Goal of the exercise | Each of the lines below must be restated exactly.
[[ Available records, beginning ]]
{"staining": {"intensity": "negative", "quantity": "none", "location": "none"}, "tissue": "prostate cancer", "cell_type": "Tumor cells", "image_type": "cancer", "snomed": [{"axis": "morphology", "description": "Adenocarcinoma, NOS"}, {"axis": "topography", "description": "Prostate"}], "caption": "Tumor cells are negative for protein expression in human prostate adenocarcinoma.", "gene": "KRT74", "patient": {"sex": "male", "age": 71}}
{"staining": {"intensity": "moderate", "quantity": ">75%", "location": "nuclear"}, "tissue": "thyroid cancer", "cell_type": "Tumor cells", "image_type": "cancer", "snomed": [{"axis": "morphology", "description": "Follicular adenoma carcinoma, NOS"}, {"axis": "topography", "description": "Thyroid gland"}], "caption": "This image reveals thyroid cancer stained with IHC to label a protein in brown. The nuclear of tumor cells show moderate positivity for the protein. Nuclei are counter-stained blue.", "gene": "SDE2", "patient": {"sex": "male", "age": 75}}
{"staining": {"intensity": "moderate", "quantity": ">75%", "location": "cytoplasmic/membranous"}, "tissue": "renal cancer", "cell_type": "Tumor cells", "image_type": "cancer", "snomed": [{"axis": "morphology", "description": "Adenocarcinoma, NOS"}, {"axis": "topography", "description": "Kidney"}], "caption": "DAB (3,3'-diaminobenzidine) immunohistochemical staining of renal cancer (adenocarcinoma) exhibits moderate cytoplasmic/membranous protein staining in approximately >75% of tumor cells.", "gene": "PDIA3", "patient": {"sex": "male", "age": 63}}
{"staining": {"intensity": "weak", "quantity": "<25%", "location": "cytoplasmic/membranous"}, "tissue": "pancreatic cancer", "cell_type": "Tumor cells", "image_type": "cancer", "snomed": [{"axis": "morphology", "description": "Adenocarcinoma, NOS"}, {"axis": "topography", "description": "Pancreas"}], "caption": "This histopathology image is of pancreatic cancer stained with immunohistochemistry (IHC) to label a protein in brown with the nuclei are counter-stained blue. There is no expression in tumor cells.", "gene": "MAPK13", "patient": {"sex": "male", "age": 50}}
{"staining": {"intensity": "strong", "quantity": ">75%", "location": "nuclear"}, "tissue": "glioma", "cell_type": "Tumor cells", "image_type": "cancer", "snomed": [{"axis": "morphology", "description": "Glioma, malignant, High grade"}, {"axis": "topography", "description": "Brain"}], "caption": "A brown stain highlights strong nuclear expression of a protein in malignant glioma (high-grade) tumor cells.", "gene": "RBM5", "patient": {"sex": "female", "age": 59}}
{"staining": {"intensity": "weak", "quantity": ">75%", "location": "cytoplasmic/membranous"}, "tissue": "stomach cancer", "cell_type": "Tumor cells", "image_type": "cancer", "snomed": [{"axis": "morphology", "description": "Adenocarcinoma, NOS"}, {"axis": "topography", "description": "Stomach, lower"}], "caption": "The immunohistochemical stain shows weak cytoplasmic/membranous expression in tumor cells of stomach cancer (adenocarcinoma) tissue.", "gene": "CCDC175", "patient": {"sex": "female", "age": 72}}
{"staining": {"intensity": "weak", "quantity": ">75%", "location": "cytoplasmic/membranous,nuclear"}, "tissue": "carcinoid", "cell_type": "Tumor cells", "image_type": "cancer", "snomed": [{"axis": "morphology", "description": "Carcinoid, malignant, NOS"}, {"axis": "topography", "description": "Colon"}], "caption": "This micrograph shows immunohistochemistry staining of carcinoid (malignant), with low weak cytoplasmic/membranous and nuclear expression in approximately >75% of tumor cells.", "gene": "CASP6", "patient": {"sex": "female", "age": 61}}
[[ Available records, end ]]
Final answer |
{"staining": {"intensity": "negative", "quantity": "none", "location": "none"}, "tissue": "prostate cancer", "cell_type": "Tumor cells", "image_type": "cancer", "snomed": [{"axis": "morphology", "description": "Adenocarcinoma, NOS"}, {"axis": "topography", "description": "Prostate"}], "caption": "Tumor cells are negative for protein expression in human prostate adenocarcinoma.", "gene": "KRT74", "patient": {"sex": "male", "age": 71}}
{"staining": {"intensity": "moderate", "quantity": ">75%", "location": "nuclear"}, "tissue": "thyroid cancer", "cell_type": "Tumor cells", "image_type": "cancer", "snomed": [{"axis": "morphology", "description": "Follicular adenoma carcinoma, NOS"}, {"axis": "topography", "description": "Thyroid gland"}], "caption": "This image reveals thyroid cancer stained with IHC to label a protein in brown. The nuclear of tumor cells show moderate positivity for the protein. Nuclei are counter-stained blue.", "gene": "SDE2", "patient": {"sex": "male", "age": 75}}
{"staining": {"intensity": "moderate", "quantity": ">75%", "location": "cytoplasmic/membranous"}, "tissue": "renal cancer", "cell_type": "Tumor cells", "image_type": "cancer", "snomed": [{"axis": "morphology", "description": "Adenocarcinoma, NOS"}, {"axis": "topography", "description": "Kidney"}], "caption": "DAB (3,3'-diaminobenzidine) immunohistochemical staining of renal cancer (adenocarcinoma) exhibits moderate cytoplasmic/membranous protein staining in approximately >75% of tumor cells.", "gene": "PDIA3", "patient": {"sex": "male", "age": 63}}
{"staining": {"intensity": "weak", "quantity": "<25%", "location": "cytoplasmic/membranous"}, "tissue": "pancreatic cancer", "cell_type": "Tumor cells", "image_type": "cancer", "snomed": [{"axis": "morphology", "description": "Adenocarcinoma, NOS"}, {"axis": "topography", "description": "Pancreas"}], "caption": "This histopathology image is of pancreatic cancer stained with immunohistochemistry (IHC) to label a protein in brown with the nuclei are counter-stained blue. There is no expression in tumor cells.", "gene": "MAPK13", "patient": {"sex": "male", "age": 50}}
{"staining": {"intensity": "strong", "quantity": ">75%", "location": "nuclear"}, "tissue": "glioma", "cell_type": "Tumor cells", "image_type": "cancer", "snomed": [{"axis": "morphology", "description": "Glioma, malignant, High grade"}, {"axis": "topography", "description": "Brain"}], "caption": "A brown stain highlights strong nuclear expression of a protein in malignant glioma (high-grade) tumor cells.", "gene": "RBM5", "patient": {"sex": "female", "age": 59}}
{"staining": {"intensity": "weak", "quantity": ">75%", "location": "cytoplasmic/membranous"}, "tissue": "stomach cancer", "cell_type": "Tumor cells", "image_type": "cancer", "snomed": [{"axis": "morphology", "description": "Adenocarcinoma, NOS"}, {"axis": "topography", "description": "Stomach, lower"}], "caption": "The immunohistochemical stain shows weak cytoplasmic/membranous expression in tumor cells of stomach cancer (adenocarcinoma) tissue.", "gene": "CCDC175", "patient": {"sex": "female", "age": 72}}
{"staining": {"intensity": "weak", "quantity": ">75%", "location": "cytoplasmic/membranous,nuclear"}, "tissue": "carcinoid", "cell_type": "Tumor cells", "image_type": "cancer", "snomed": [{"axis": "morphology", "description": "Carcinoid, malignant, NOS"}, {"axis": "topography", "description": "Colon"}], "caption": "This micrograph shows immunohistochemistry staining of carcinoid (malignant), with low weak cytoplasmic/membranous and nuclear expression in approximately >75% of tumor cells.", "gene": "CASP6", "patient": {"sex": "female", "age": 61}}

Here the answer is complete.